((
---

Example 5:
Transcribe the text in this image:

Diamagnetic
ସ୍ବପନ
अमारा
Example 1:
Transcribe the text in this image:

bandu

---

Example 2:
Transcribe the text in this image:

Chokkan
))
((
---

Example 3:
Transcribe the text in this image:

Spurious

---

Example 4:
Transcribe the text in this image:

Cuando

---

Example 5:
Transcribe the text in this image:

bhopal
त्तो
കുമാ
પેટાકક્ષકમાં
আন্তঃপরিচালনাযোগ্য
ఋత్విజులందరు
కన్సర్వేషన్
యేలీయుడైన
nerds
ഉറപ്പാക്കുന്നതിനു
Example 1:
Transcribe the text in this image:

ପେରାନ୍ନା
))
### GIVEN INSTRUCTION
Return every line from the data above that contains the word "Example", copying each one in full and in its original order.

### TASK OUTPUT
Example 5:
Example 1:
Example 2:
Example 3:
Example 4:
Example 5:
Example 1:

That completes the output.